#### [Available data]
##########

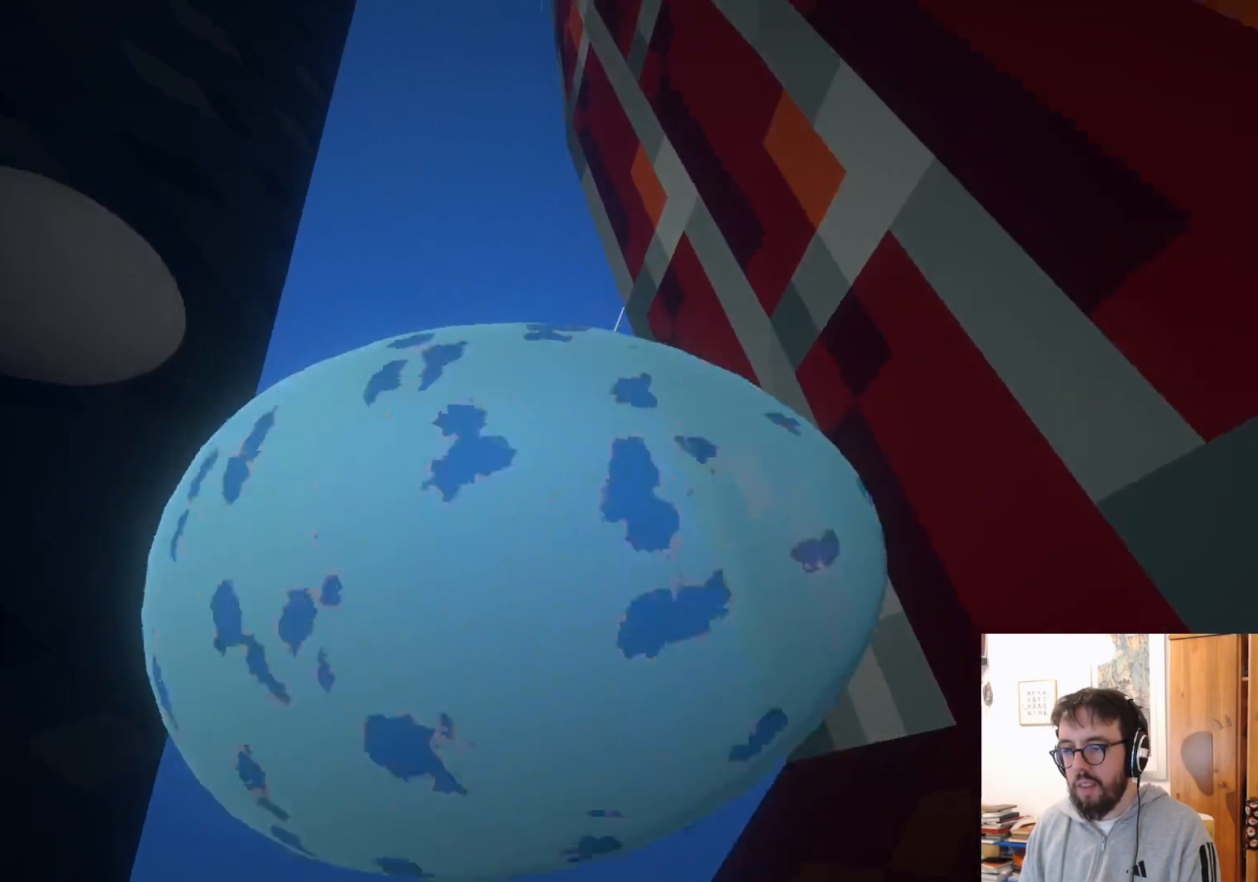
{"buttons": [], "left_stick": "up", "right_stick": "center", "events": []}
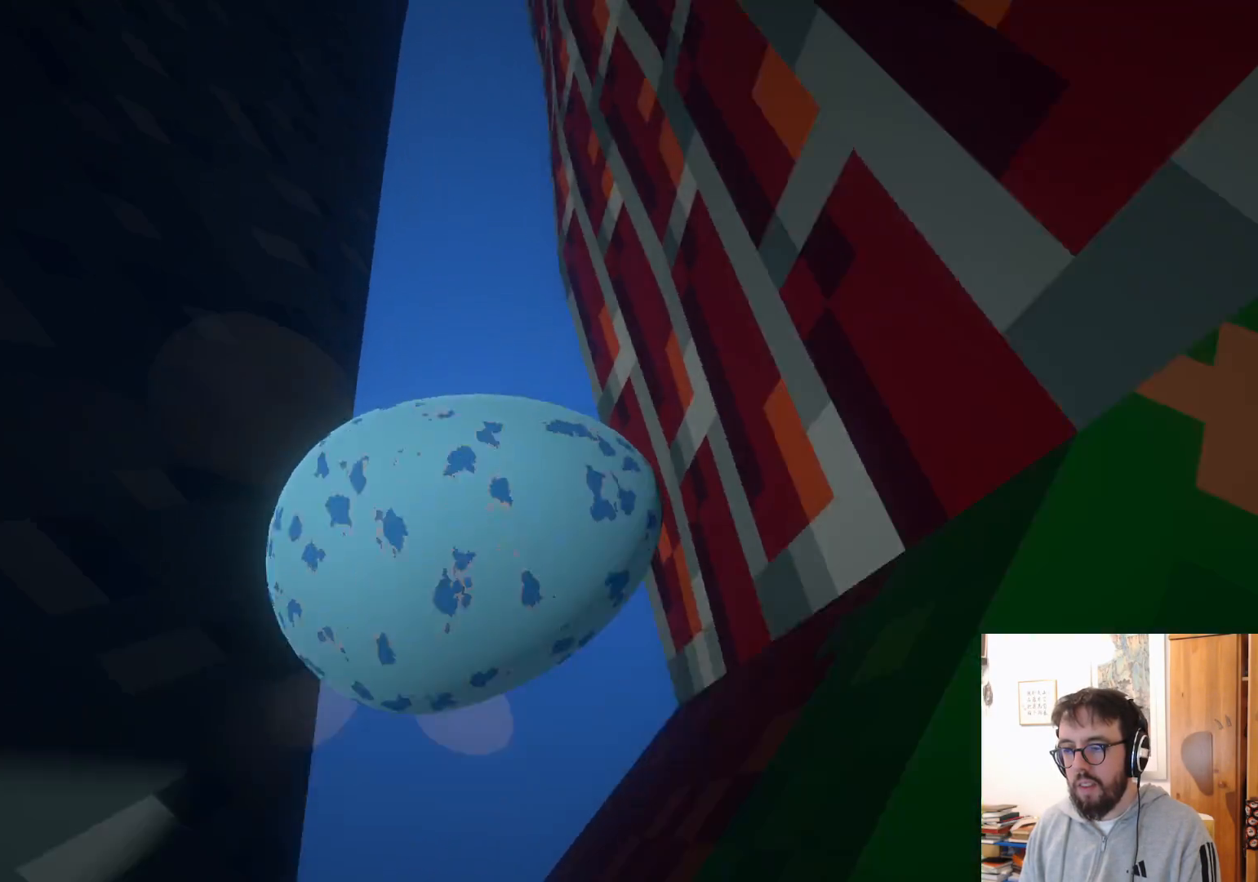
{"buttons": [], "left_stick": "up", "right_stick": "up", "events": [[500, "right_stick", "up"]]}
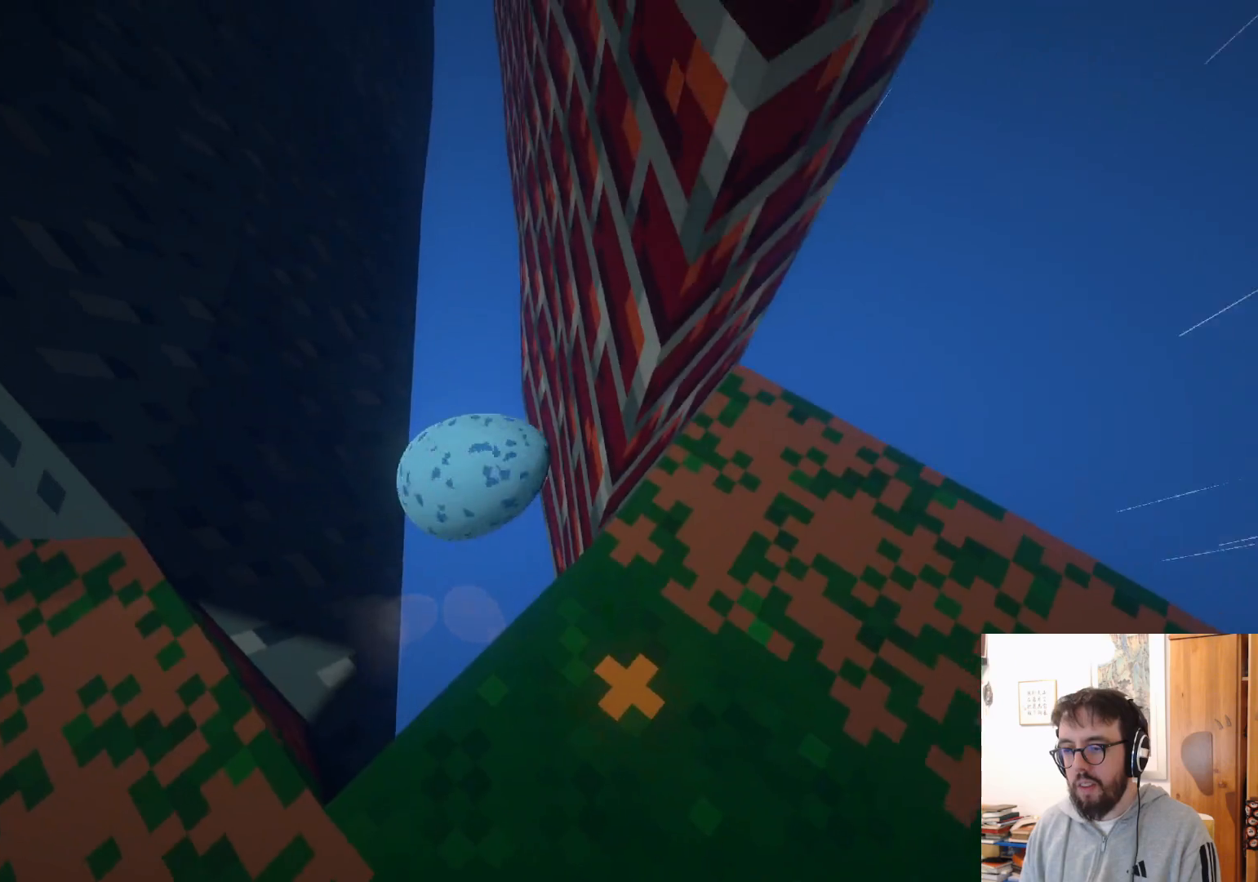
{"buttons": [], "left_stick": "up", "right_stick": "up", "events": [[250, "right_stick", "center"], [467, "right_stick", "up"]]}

##########

#### [Your objective]
Every line above with the string "center" in it should be copied into the answer.

#### [Answer to the problem]
{"buttons": [], "left_stick": "up", "right_stick": "center", "events": []}
{"buttons": [], "left_stick": "up", "right_stick": "up", "events": [[250, "right_stick", "center"], [467, "right_stick", "up"]]}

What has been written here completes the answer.